In one example, the sample comprises (or is) a liquid or gas phase sample. Then, the first separator may be a chromatographic separator and the time parameter relates to a retention time. In this case, the constituent analytes are separated components from the chromatographic separator at different retention times and the constituent analytes are further analysed by the mass spectrometer by ionising each analyte to provide ions. The constituent analytes, which are ionised to provide the ions, are then analysed in the mass spectrometer by: processing the ions, in particular by fragmentation; and mass analysing the processed (fragmented) ions.

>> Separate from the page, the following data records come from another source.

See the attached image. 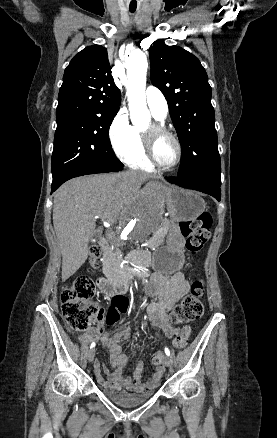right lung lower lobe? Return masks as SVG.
<instances>
[{"label":"right lung lower lobe","mask_w":277,"mask_h":438,"mask_svg":"<svg viewBox=\"0 0 277 438\" xmlns=\"http://www.w3.org/2000/svg\"><path fill=\"white\" fill-rule=\"evenodd\" d=\"M122 169H123V165L122 166H96V167H90V168H85V169H76L74 171L67 173L66 175H64L63 177H61L57 180H53L52 192L55 191L65 181H67L71 178L77 177V176H82V175H87V174H96V173L115 172V171H120Z\"/></svg>","instance_id":"right-lung-lower-lobe-1"}]
</instances>
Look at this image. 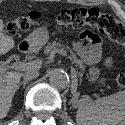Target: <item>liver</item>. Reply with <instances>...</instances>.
I'll list each match as a JSON object with an SVG mask.
<instances>
[{"label":"liver","instance_id":"1","mask_svg":"<svg viewBox=\"0 0 125 125\" xmlns=\"http://www.w3.org/2000/svg\"><path fill=\"white\" fill-rule=\"evenodd\" d=\"M15 47L11 36L5 35L3 21L0 19V56ZM22 73L9 71L0 73V119L7 116L12 106V99L20 82Z\"/></svg>","mask_w":125,"mask_h":125}]
</instances>
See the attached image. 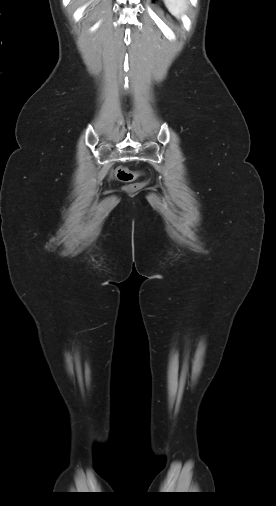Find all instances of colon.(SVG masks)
<instances>
[{
	"instance_id": "1",
	"label": "colon",
	"mask_w": 276,
	"mask_h": 506,
	"mask_svg": "<svg viewBox=\"0 0 276 506\" xmlns=\"http://www.w3.org/2000/svg\"><path fill=\"white\" fill-rule=\"evenodd\" d=\"M138 176L137 172H130L126 167L119 166L116 168V177L119 181L128 183L126 186L128 191H138L144 185L143 183H131Z\"/></svg>"
}]
</instances>
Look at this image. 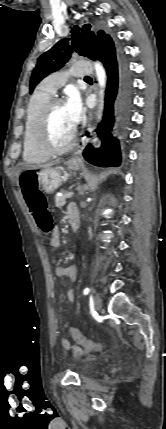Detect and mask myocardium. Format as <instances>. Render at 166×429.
Here are the masks:
<instances>
[{
  "label": "myocardium",
  "instance_id": "obj_1",
  "mask_svg": "<svg viewBox=\"0 0 166 429\" xmlns=\"http://www.w3.org/2000/svg\"><path fill=\"white\" fill-rule=\"evenodd\" d=\"M64 103L62 98L52 97L43 107L37 122L36 141L38 147L49 155H58L73 148L77 138V128L74 126L69 141L62 146L54 145L50 140L49 123L54 108Z\"/></svg>",
  "mask_w": 166,
  "mask_h": 429
}]
</instances>
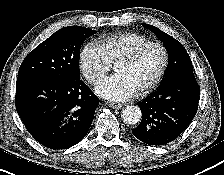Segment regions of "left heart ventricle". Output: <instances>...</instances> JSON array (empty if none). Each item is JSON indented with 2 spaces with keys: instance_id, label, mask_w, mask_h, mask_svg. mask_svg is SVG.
Masks as SVG:
<instances>
[{
  "instance_id": "left-heart-ventricle-1",
  "label": "left heart ventricle",
  "mask_w": 224,
  "mask_h": 175,
  "mask_svg": "<svg viewBox=\"0 0 224 175\" xmlns=\"http://www.w3.org/2000/svg\"><path fill=\"white\" fill-rule=\"evenodd\" d=\"M162 53L157 47L147 49L134 63L115 66V73L125 77L136 89L153 80L160 69Z\"/></svg>"
}]
</instances>
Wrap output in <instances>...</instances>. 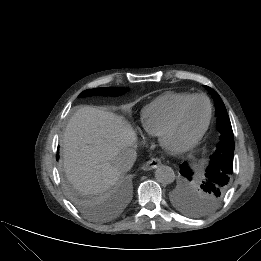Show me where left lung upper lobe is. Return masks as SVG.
<instances>
[{"instance_id": "5c2ea615", "label": "left lung upper lobe", "mask_w": 261, "mask_h": 261, "mask_svg": "<svg viewBox=\"0 0 261 261\" xmlns=\"http://www.w3.org/2000/svg\"><path fill=\"white\" fill-rule=\"evenodd\" d=\"M206 88L214 99L220 142L200 186L191 195L184 194L177 201L178 206L192 216H205L219 206L229 188L233 169L234 135L227 110L218 93ZM191 180L186 178V182Z\"/></svg>"}]
</instances>
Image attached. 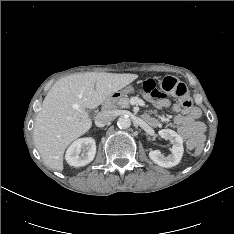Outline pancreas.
<instances>
[{"instance_id": "1", "label": "pancreas", "mask_w": 234, "mask_h": 234, "mask_svg": "<svg viewBox=\"0 0 234 234\" xmlns=\"http://www.w3.org/2000/svg\"><path fill=\"white\" fill-rule=\"evenodd\" d=\"M129 98L128 96L120 98L116 103H106L105 108L106 109H116V108H129Z\"/></svg>"}]
</instances>
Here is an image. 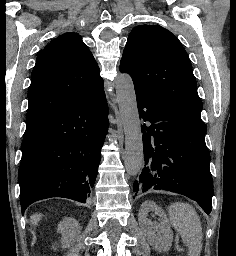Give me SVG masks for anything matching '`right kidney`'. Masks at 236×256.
<instances>
[{"instance_id": "ca27d5eb", "label": "right kidney", "mask_w": 236, "mask_h": 256, "mask_svg": "<svg viewBox=\"0 0 236 256\" xmlns=\"http://www.w3.org/2000/svg\"><path fill=\"white\" fill-rule=\"evenodd\" d=\"M57 232L62 236L63 248H70L75 242H80L81 226L74 218H64L59 222Z\"/></svg>"}]
</instances>
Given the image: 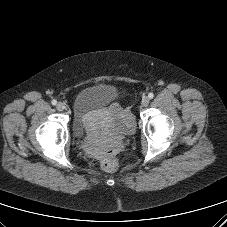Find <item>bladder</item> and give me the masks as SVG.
Returning <instances> with one entry per match:
<instances>
[{"label":"bladder","mask_w":227,"mask_h":227,"mask_svg":"<svg viewBox=\"0 0 227 227\" xmlns=\"http://www.w3.org/2000/svg\"><path fill=\"white\" fill-rule=\"evenodd\" d=\"M119 98L118 91L107 84L82 89L74 99L72 130L76 137L89 133L104 118L107 108Z\"/></svg>","instance_id":"bladder-1"}]
</instances>
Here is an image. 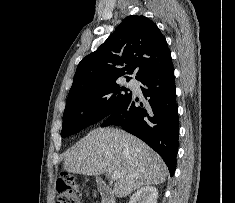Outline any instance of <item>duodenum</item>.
<instances>
[{
    "mask_svg": "<svg viewBox=\"0 0 235 203\" xmlns=\"http://www.w3.org/2000/svg\"><path fill=\"white\" fill-rule=\"evenodd\" d=\"M96 187L101 196L102 203H116L114 192L105 181L97 179Z\"/></svg>",
    "mask_w": 235,
    "mask_h": 203,
    "instance_id": "duodenum-1",
    "label": "duodenum"
}]
</instances>
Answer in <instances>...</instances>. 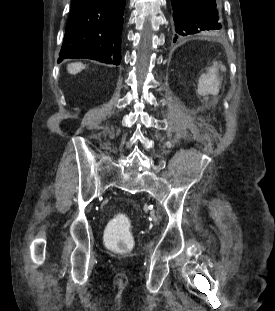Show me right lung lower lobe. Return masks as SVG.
Here are the masks:
<instances>
[{
	"mask_svg": "<svg viewBox=\"0 0 275 311\" xmlns=\"http://www.w3.org/2000/svg\"><path fill=\"white\" fill-rule=\"evenodd\" d=\"M125 0H72L58 62L87 58L118 65Z\"/></svg>",
	"mask_w": 275,
	"mask_h": 311,
	"instance_id": "1",
	"label": "right lung lower lobe"
}]
</instances>
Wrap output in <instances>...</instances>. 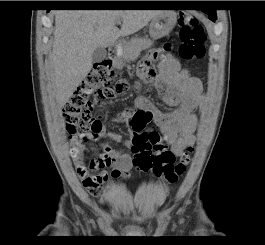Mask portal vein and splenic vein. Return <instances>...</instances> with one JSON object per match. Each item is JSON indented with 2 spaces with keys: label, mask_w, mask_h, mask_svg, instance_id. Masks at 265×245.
Returning <instances> with one entry per match:
<instances>
[{
  "label": "portal vein and splenic vein",
  "mask_w": 265,
  "mask_h": 245,
  "mask_svg": "<svg viewBox=\"0 0 265 245\" xmlns=\"http://www.w3.org/2000/svg\"><path fill=\"white\" fill-rule=\"evenodd\" d=\"M117 24L120 25V24H121V20H118V21H117Z\"/></svg>",
  "instance_id": "18ae733b"
}]
</instances>
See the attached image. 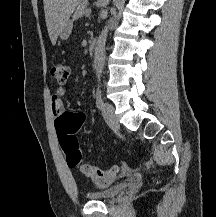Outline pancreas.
Instances as JSON below:
<instances>
[{
  "label": "pancreas",
  "mask_w": 216,
  "mask_h": 217,
  "mask_svg": "<svg viewBox=\"0 0 216 217\" xmlns=\"http://www.w3.org/2000/svg\"><path fill=\"white\" fill-rule=\"evenodd\" d=\"M88 2L87 0H83L80 5H78L74 15H73V20H76L80 17H82L86 13Z\"/></svg>",
  "instance_id": "1"
}]
</instances>
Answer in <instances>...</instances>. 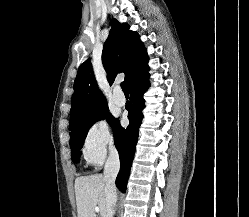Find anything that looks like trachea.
Listing matches in <instances>:
<instances>
[{
	"label": "trachea",
	"mask_w": 249,
	"mask_h": 217,
	"mask_svg": "<svg viewBox=\"0 0 249 217\" xmlns=\"http://www.w3.org/2000/svg\"><path fill=\"white\" fill-rule=\"evenodd\" d=\"M121 88H122L124 94H129L128 86H127V83L125 81L121 83Z\"/></svg>",
	"instance_id": "obj_1"
}]
</instances>
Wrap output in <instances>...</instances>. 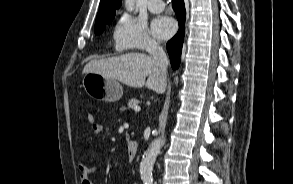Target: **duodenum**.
Returning <instances> with one entry per match:
<instances>
[{
	"label": "duodenum",
	"mask_w": 293,
	"mask_h": 184,
	"mask_svg": "<svg viewBox=\"0 0 293 184\" xmlns=\"http://www.w3.org/2000/svg\"><path fill=\"white\" fill-rule=\"evenodd\" d=\"M138 152V143L136 141H130L128 143V158L130 161H133Z\"/></svg>",
	"instance_id": "1"
}]
</instances>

Alternatively, the sample comprises (or is) a mixture of sample ions and the first separator is an ion mobility separator. Then, the time parameter relates to a drift time or a retention time and the constituent analytes are constituent ions of the mixture of sample ions. These may also be processed (for instance, by fragmentation) and the processed (fragmented) ions then mass analysed.
In any case, each of the peaks may typically correspond with a respective fragment ion from DIA MSn (for example, MS2) analysis of the constituent analytes.
In a method according to a first aspect, intensity measurements against mass-to-charge ratio for each of one or more constituent analytes are received from the mass spectrometer. A relationship of the measured intensity at each of one or more selected mass-to-charge ratios over the time parameter for each constituent analyte defines a respective peak. In embodiments, the selected mass-to-charge ratios (which may be a range of mass-to-charge ratios) may be determined based on the fragments. Then, a specific range for the time parameter to be used for quantifying the substance is determined, based on a respective peak quality factor for each of the one or more peaks, the peak quality factor depending on a range for the time parameter. Typically, multiple peak quality factors may be used, each of which may provide a statistical measure of the peak, for example in terms of peak definition, symmetry, or other shape characteristics.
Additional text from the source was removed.